Inadequate corporate minutes can demonstrate that the officers and shareholders repeatedly acted without the authorization of corporate resolutions. Like commingling corporate and personal money or assets, actions without required corporate resolutions evidence a disregard for corporate formalities. This helps attorneys to 'pierce the liability veil' which means they are able to overcome the corporate shield against personal liability. Losing the corporate shield means that officers or shareholders can be named in a lawsuit and held personally liable for all debts and liabilities, including judgments, of the corporation.

Think you have plenty of time to catch up your resolutions? Do you know how? It is relatively to easily catch up all those ‘lost’ years at the Corporation, LLC & Partnership. But it must be done before your records are reviewed as part of an audit or suit. 

Most state laws do not require limited liability companies  (LLCs) to maintain meeting minutes. However, it is still a a good idea to keep resolutions and minutes for the LLC. It is the easiest way to prove to the IRS or a court that you have treated the LLC as separate from yourself. In other words, separate from you doing the business or investments personally.

Here are some rules of thumb for doing minutes and resolutions in the future-  

- keep it simple and to the point. Don’t elaborate on the discussion behind the decision. Such discussions could be used against you in court.
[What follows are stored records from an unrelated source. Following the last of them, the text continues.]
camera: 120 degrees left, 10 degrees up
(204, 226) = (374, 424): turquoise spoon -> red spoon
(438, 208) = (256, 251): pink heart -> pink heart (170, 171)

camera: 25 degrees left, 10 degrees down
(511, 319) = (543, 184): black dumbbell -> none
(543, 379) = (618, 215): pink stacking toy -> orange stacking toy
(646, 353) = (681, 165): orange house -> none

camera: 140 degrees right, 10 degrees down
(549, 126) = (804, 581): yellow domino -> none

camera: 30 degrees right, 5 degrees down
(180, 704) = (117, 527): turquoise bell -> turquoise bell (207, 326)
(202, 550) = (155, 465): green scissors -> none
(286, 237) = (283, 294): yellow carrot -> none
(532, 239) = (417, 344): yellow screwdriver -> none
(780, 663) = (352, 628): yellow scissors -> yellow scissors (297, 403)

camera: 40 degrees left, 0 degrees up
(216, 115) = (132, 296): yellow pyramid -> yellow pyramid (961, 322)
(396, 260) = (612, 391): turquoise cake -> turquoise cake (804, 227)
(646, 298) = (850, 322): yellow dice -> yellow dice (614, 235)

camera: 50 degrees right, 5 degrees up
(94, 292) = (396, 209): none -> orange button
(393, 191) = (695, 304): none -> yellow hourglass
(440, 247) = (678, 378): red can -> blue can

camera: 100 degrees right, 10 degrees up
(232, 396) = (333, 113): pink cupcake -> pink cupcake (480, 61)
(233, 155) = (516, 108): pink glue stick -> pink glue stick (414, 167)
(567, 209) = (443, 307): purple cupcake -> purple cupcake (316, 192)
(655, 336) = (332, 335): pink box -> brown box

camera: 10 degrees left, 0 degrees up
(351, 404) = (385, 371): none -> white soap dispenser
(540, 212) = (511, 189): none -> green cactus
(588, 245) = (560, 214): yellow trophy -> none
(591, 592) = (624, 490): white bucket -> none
- make it clear that the board of directors, members or managers exercised their fiduciary duties of care and loyalty.  
       
- specify voting results for each resolution.
       
- minutes should be generated in a timely manner immediately after a meeting or shortly thereafter, not months or years later.

- use accepted format standards.

If your corporation or LLC has a small number of owners, board of directors or managers, the consent form can be quick and effective way to document decisions without a formal meeting.